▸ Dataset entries
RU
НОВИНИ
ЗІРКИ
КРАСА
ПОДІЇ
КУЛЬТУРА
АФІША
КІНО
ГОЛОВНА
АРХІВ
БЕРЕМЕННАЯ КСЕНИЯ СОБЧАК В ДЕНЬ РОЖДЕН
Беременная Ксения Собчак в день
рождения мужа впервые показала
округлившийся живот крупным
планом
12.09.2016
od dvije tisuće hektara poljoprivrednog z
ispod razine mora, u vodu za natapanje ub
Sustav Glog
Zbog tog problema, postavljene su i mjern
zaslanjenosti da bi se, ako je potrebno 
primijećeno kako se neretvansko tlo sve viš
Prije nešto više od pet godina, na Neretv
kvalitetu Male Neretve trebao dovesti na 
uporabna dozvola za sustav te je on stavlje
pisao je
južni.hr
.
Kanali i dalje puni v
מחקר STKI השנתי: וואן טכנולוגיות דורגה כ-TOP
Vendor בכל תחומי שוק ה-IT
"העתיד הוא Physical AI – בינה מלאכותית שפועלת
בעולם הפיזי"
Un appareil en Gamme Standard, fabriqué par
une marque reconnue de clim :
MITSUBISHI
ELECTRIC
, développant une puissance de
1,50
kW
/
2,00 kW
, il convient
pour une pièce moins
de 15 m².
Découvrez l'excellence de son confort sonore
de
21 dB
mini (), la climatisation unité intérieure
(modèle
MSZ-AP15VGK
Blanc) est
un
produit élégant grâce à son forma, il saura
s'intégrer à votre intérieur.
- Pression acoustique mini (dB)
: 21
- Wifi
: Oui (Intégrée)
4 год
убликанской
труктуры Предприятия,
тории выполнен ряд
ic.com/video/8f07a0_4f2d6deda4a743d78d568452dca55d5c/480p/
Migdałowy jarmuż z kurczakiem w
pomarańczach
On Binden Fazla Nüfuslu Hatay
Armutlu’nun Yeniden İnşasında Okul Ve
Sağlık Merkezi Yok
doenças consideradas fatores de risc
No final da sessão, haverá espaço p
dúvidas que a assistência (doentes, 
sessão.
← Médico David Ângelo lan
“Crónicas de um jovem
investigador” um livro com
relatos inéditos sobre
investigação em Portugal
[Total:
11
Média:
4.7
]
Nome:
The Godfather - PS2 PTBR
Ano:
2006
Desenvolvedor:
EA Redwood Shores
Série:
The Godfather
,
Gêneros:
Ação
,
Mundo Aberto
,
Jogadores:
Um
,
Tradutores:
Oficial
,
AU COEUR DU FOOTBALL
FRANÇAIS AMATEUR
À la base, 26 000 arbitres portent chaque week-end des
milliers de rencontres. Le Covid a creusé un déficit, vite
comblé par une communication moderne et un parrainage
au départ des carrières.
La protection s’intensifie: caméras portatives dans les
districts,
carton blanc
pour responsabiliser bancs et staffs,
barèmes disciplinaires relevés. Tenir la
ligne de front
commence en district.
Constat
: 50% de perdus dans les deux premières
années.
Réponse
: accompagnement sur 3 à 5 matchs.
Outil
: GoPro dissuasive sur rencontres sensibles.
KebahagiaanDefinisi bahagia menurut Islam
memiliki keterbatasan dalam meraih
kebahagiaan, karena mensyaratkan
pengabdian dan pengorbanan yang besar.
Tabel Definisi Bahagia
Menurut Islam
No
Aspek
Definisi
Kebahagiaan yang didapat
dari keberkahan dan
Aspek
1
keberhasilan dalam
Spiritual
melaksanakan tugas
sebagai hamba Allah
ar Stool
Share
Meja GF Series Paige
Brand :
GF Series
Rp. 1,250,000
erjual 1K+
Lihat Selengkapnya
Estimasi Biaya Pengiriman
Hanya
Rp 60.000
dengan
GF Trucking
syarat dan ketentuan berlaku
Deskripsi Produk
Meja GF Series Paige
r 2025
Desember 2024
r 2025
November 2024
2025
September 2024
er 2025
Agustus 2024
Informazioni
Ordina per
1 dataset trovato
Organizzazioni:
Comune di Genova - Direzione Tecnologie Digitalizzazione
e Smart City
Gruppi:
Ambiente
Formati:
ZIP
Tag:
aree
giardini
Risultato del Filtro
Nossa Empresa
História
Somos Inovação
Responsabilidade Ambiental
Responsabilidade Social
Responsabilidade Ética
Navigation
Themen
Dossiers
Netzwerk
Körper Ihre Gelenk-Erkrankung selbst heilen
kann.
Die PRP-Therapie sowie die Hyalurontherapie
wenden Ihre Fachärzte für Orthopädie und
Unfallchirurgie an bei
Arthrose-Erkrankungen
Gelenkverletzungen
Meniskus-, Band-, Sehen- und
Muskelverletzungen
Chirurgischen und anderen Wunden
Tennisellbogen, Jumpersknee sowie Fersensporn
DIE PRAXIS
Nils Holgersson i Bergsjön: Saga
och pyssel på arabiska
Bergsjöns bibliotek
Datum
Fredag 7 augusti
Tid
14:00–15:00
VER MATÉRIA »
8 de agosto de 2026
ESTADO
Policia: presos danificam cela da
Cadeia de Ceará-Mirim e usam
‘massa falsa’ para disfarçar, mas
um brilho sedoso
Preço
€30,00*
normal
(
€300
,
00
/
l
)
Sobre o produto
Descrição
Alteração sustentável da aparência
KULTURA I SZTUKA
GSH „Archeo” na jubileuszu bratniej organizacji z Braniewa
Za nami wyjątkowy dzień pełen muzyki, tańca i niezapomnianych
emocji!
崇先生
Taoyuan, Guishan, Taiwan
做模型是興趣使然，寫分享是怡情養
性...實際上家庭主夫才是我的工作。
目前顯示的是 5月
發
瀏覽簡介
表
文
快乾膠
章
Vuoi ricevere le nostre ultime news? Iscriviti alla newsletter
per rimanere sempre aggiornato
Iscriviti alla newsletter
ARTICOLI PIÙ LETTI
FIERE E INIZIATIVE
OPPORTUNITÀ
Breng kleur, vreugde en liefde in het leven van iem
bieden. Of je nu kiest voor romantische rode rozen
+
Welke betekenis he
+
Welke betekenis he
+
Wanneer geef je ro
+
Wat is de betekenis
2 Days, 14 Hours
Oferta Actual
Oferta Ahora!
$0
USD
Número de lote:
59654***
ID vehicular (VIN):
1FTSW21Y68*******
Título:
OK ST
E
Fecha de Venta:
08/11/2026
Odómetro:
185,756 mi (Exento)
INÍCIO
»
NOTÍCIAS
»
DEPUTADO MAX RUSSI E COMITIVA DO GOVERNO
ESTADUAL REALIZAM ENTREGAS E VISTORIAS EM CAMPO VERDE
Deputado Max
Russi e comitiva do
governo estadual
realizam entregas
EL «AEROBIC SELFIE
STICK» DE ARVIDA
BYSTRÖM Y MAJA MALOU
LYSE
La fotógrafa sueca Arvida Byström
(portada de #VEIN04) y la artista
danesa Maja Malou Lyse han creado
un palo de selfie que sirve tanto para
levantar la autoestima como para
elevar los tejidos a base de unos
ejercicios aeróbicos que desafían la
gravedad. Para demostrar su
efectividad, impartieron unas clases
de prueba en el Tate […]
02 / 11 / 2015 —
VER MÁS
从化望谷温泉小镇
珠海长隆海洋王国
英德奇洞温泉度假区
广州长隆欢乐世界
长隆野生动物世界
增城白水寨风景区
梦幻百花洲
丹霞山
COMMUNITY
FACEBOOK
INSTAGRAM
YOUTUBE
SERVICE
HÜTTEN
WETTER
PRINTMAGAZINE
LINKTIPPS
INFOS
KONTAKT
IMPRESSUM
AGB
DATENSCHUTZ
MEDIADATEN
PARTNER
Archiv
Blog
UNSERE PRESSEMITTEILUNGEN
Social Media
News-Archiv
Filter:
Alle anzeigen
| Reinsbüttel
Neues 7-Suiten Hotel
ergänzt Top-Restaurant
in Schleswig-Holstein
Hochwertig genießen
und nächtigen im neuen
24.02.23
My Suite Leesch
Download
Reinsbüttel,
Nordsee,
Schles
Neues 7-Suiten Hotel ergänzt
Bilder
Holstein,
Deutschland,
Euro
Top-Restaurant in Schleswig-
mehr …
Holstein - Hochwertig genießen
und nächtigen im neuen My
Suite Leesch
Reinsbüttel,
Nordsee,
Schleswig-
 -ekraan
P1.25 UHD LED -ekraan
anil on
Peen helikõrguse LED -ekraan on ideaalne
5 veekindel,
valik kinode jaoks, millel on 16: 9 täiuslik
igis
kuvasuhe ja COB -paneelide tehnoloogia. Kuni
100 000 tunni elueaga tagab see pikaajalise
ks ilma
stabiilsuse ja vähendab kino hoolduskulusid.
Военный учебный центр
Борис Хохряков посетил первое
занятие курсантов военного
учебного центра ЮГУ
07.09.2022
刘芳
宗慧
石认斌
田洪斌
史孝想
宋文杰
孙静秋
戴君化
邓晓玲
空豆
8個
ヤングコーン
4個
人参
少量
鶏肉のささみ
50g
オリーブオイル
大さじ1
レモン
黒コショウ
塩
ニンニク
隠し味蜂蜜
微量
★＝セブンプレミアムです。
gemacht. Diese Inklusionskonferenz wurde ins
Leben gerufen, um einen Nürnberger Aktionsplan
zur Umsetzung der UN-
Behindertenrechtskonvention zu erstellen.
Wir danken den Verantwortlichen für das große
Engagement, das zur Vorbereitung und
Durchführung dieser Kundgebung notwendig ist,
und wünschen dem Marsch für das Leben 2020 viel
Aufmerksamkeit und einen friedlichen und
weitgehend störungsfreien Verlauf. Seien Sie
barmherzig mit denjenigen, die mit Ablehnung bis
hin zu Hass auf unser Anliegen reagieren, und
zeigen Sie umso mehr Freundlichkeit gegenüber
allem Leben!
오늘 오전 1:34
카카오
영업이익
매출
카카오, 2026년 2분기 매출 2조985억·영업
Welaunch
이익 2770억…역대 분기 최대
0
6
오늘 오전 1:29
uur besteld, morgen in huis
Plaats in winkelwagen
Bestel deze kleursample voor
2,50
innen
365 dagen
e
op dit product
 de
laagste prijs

▸ PROBLEM
Copy the stretch of the items from the start through the line containing "Sustav Glog", swapping "АФІША" for "ПРОГРАМА" and leaving everything else as it is.

▸ FINISHED EXERCISE
RU
НОВИНИ
ЗІРКИ
КРАСА
ПОДІЇ
КУЛЬТУРА
ПРОГРАМА
КІНО
ГОЛОВНА
АРХІВ
БЕРЕМЕННАЯ КСЕНИЯ СОБЧАК В ДЕНЬ РОЖДЕН
Беременная Ксения Собчак в день
рождения мужа впервые показала
округлившийся живот крупным
планом
12.09.2016
od dvije tisuće hektara poljoprivrednog z
ispod razine mora, u vodu za natapanje ub
Sustav Glog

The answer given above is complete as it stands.